The Alabama Supreme Court reached the same conclusion with regard to tort claims against deputy sheriffs in Hereford v. Jefferson County, 586 So.2d 209, 210 (Ala. 1991) (citing Mosely v. Kennedy, 245 Ala. 448, 450, 17 So.2d 536, 537 (1944) (stating that, "[i]n general, the acts of the deputy sheriff are the acts of the sheriff. The deputy sheriff is the alter ego of the sheriff.") (alterations supplied)). See also Carr v. City of Florence, Alabama, 916 F.2d 1521, 1526 (11th Cir. 1990) (holding that, under Alabama law, a deputy sheriff "is legally an extension of the sheriff," and accordingly, "[i]f the deputy's acts are generally considered the acts of the sheriff, it is logical that those acts should also enjoy the immunity covering the sheriff's own acts") (quoted with approval in Ex Parte Burnell, 90 So.3d 708, 711 (Ala. 2012); Drain v. Odum, 631 So.2d 971, 972 (Ala. 1994); and Wright v. Bailey, 611 So.2d 300, 303 (Ala. 1992)).
It also is clear that Alabama sheriffs and their deputies are entitled to absolute immunity for wanton, willful, malicious, or "bad faith" conduct. See Ex parte Purvis, 689 So.2d 794, 796 (Ala. 1996) (holding that sheriffs and their deputies are entitled to claim under § 14 immunity from a claim from money damages based upon an allegation that the conduct alleged was malicious, willful, wanton, and/or without probable cause); Alexander v. Hatfield, 652 So.2d 1142, 1144 (Ala. 1994) (holding that a deputy sheriff was entitled to absolute immunity from a claim for "bad faith" service of process).
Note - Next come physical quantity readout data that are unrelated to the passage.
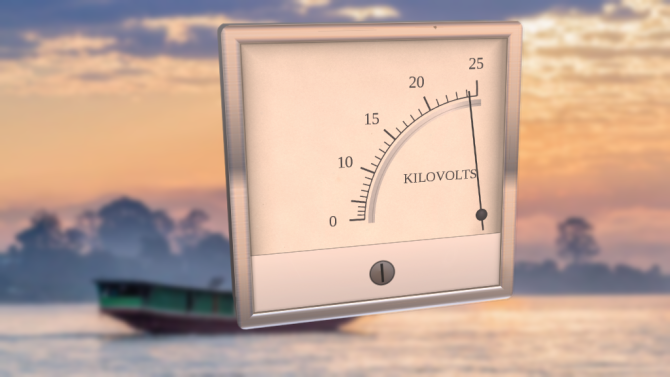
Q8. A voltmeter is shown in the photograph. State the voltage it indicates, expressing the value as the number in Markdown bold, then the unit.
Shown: **24** kV
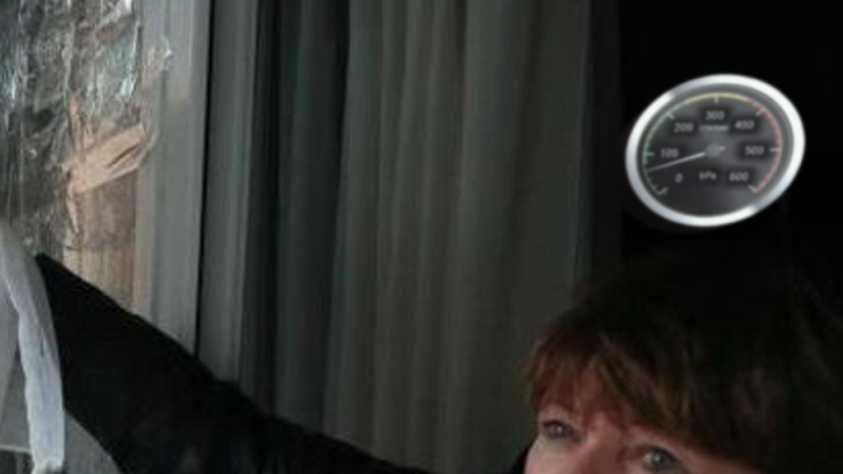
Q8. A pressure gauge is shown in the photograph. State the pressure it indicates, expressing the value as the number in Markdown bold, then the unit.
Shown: **60** kPa
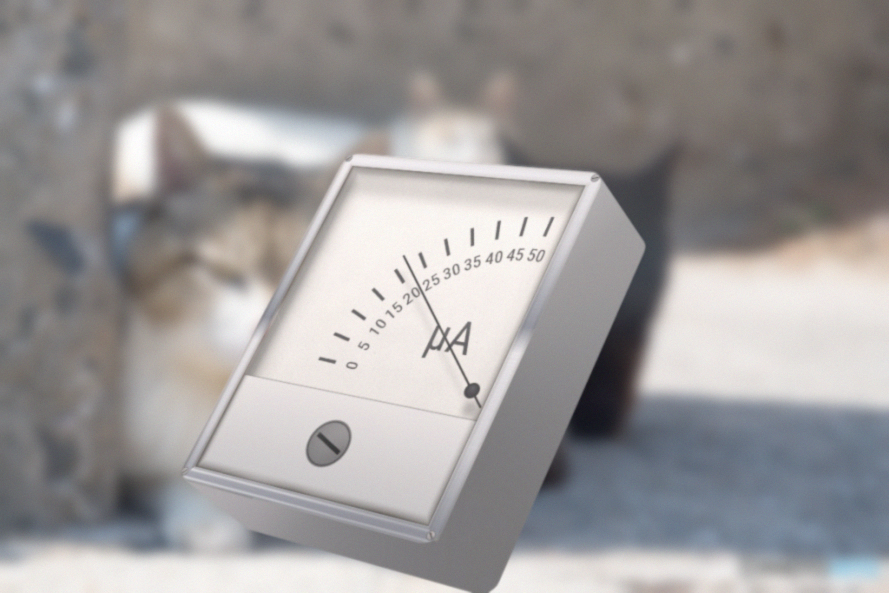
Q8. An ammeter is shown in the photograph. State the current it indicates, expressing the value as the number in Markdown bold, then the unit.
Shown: **22.5** µA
Further, Article I, § 14 immunity is available to sheriffs and their deputies in both their individual and official capacities. Tinney v. Shores, 77 F.3d 378, 383 (11th Cir. 1996) ("Under Alabama law, sheriffs and deputy sheriffs, in their official capacities and individually, are absolutely immune from suit when the action is, in effect, one against the state.") (citing Phillips v. Thomas, 555 So.2d 81, 83 (Ala. 1989)).
In conclusion, Sheriff Franklin and Deputy Fulford are entitled to absolute immunity, and plaintiff's state law claims for negligence or wantonness are due to be dismissed.
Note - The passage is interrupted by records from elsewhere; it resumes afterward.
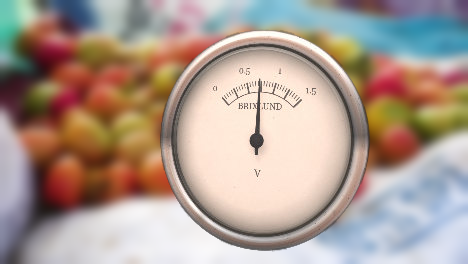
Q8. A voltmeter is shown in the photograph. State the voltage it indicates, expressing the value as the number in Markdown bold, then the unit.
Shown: **0.75** V
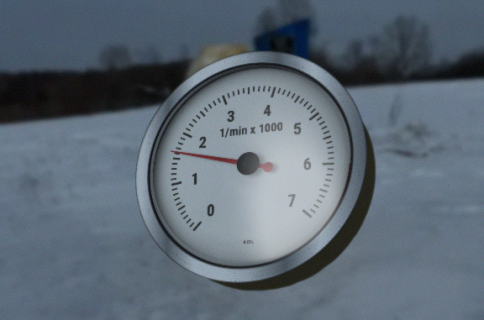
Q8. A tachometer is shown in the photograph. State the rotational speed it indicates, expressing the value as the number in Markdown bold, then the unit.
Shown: **1600** rpm
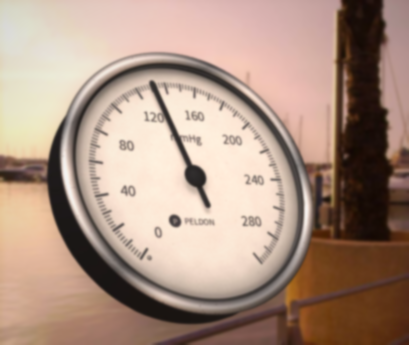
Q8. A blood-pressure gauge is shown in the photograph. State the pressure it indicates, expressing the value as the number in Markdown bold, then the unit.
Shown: **130** mmHg
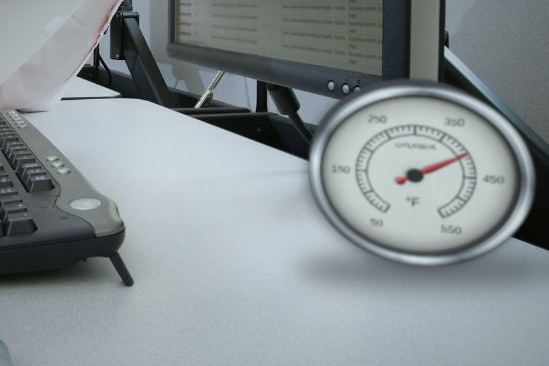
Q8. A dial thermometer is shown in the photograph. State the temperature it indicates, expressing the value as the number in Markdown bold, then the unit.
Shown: **400** °F
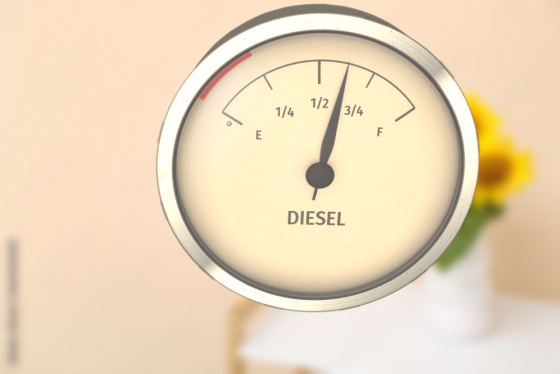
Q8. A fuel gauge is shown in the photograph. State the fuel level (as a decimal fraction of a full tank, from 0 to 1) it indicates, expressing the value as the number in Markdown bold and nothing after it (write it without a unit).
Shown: **0.625**
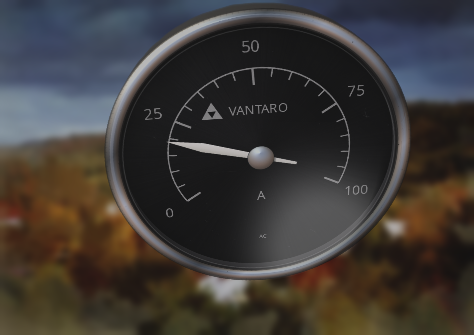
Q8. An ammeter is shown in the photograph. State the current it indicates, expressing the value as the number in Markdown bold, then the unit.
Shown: **20** A
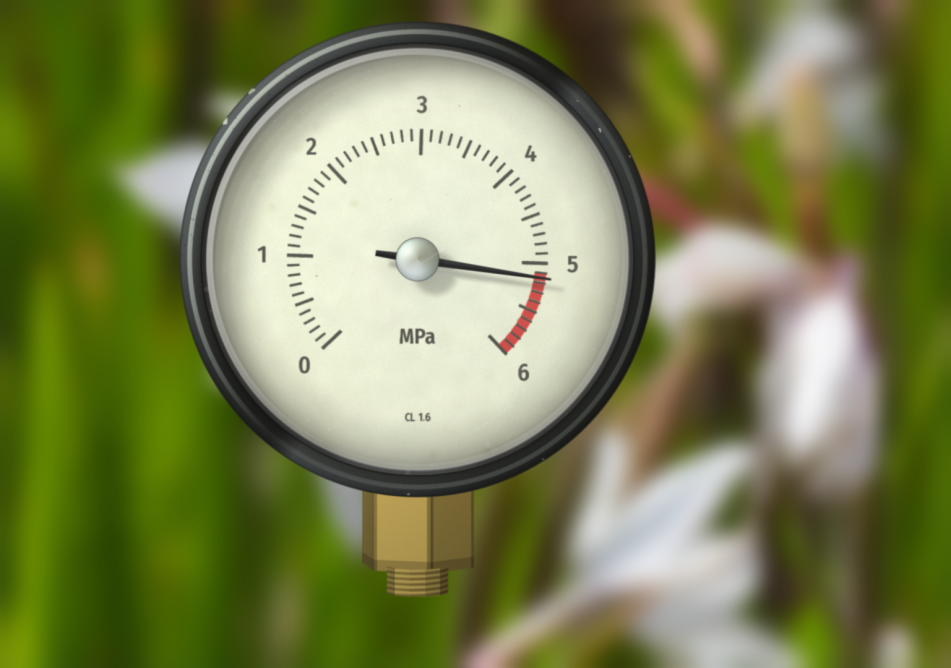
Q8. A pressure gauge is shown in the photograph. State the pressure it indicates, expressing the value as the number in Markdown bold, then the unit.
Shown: **5.15** MPa
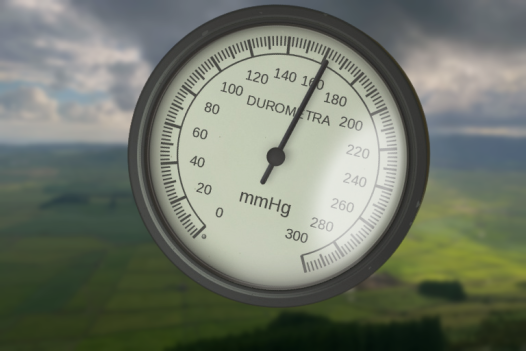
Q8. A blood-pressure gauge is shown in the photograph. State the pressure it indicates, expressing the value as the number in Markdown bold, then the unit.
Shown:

In accordance with the foregoing discussion, defendants' motions to dismiss are GRANTED in part, and DENIED in part; and it is ORDERED, ADJUDGED, and DECREED that all of plaintiff's claims — with the sole exception of plaintiff's § 1983 claim against defendant Bryan Fulford in his individual capacity for violation of plaintiff's Fourth and Fourteenth Amendment rights against the infliction of unreasonable, excessive force in the process of effecting an arrest — are due to be, and the same hereby are, DISMISSED with prejudice. The costs incurred by defendants Morgan County Sheriff Ana Franklin and the Morgan County Sheriff's Department are taxed to plaintiff.
It is further ORDERED that the stay on discovery and the parties' obligations under Federal Rule of Civil Procedure 26 imposed by the order entered by Magistrate Judge Harwell G. Davis, III, on June 3, 2016 be, and the same hereby is, rescinded and withdrawn.
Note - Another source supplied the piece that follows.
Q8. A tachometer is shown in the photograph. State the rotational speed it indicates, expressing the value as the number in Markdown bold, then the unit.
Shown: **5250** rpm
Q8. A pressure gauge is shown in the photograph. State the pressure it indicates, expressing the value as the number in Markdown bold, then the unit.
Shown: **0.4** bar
If counsel for plaintiff and defendant Bryan Fulford are unable to agree upon a date, time, or place for such conference, counsel are hereby ORDERED to meet at 10:00 o'clock a.m. CST on Friday, December 2, 2016, in the chambers of the undersigned judge. If use of the court's chambers is required, counsel should telephone this court's courtroom deputy clerk at (256) 533-9490, at least seven days prior to the required meeting, to advise the court.
Saucier, 533 U.S. at 201 (emphasis and ellipsis supplied).
Parker v. Amerson, 519 So.2d 442, 443 (Ala. 1987). None of those exceptions applies here.